Auth. The agent reads its CLI authentication material from SSM Parameter Store: a Bedrock bearer token for Claude/OpenCode, a Kiro API key for the Kiro CLI, and an MCP server config blob. When pushing code, it reads the user's GitHub access token from a separate per-user SSM path. None of these auth lookups appear in the diagram.

EventBridge and notify. A dedicated EventBridge bus carries agent.*, artifact.*, and sprint.phaseChanged events emitted by the running agent and by submit-question. The notify Lambda is the sole target on every rule; it queries the WebSocket connection registry in DynamoDB and pushes events to subscribed clients. This is how every running agent's progress reaches the user's browser in real time, and why the application WebSocket fabric exists separately from the Yjs one.

Request to review: end-to-end data flow

The two diagrams above are static. The platform's working flow takes a request from a human user through to a reviewable result in five steps.

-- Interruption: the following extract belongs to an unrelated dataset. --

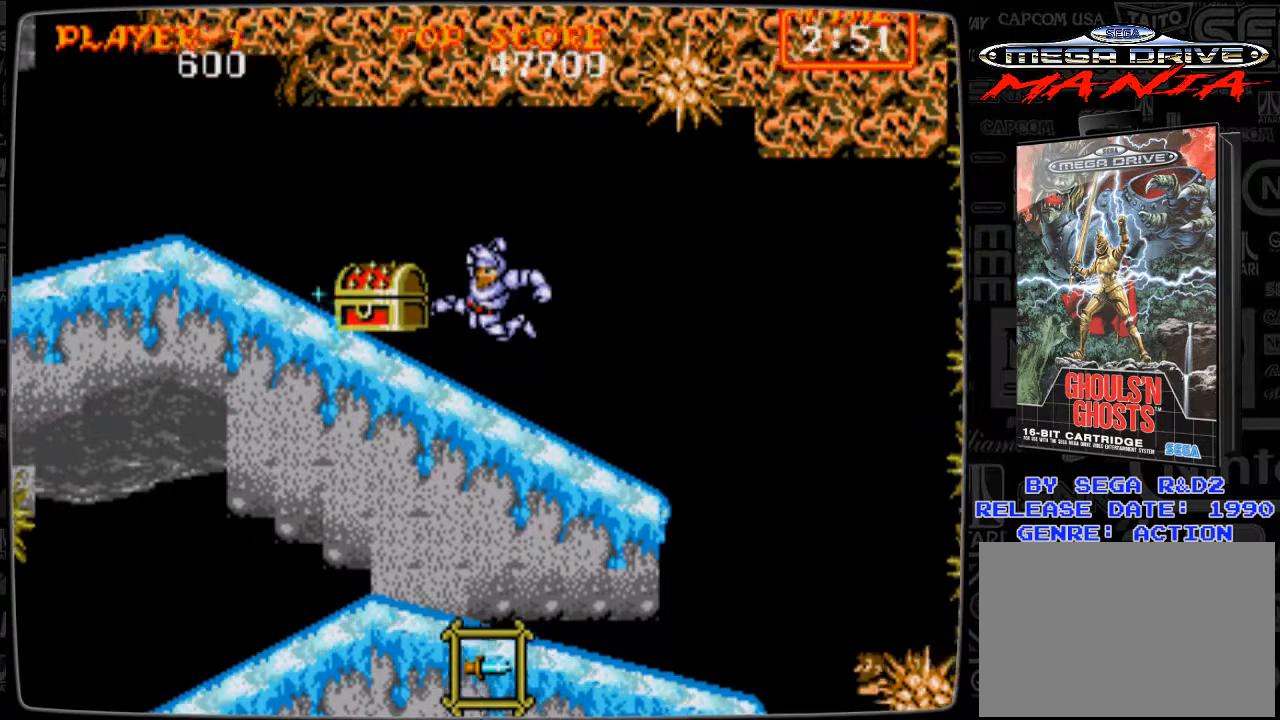
{"buttons": ["B", "DPAD_LEFT"], "events": [[42, "DPAD_LEFT", "up"], [375, "DPAD_LEFT", "down"], [459, "B", "down"]]}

Request. A signed-in user opens a project in the SPA and starts a new sprint with a description. The SPA writes the sprint via POST /api/sprints, which the REST Lambda persists as a Sprint vertex in Neptune.
Spec. The user starts the Inception agent. The frontend calls POST /api/projects/{id}/agents; the agent control plane assigns the job to an idle pool worker (or launches one) and the agent reads the sprint description, asks clarifying questions through the submit-question path when needed, and writes structured Requirement, UserStory, and Task vertices into the graph. Real-time edits to those artifacts use the Yjs collaboration fabric, so multiple humans can refine the spec simultaneously.
Agent run. When the user moves the sprint into Construction, the agent control plane dispatches one or more agent jobs to the pool. Each agent works in an isolated workspace, mutates the graph through MCP, streams agent.* events to EventBridge, and writes code artifacts to the code-snapshots S3 bucket and CodeFile vertices to Neptune.
Output. Agent progress is fanned out to the user's browser through EventBridge → notify → the WebSocket API → the SPA. Final structured outputs land in DynamoDB and Neptune, and any code is pushed to a sprint branch using the user's GitHub token from SSM.
Review. In the Review phase, review agents are dispatched the same way as construction agents. Their findings are written back to the graph as Review vertices linked to the requirements they evaluated. Humans add comments, then either approve the sprint or send it back to Construction with structured feedback. Either decision is a graph mutation that triggers a sprint.phaseChanged event and updates every connected client in real time.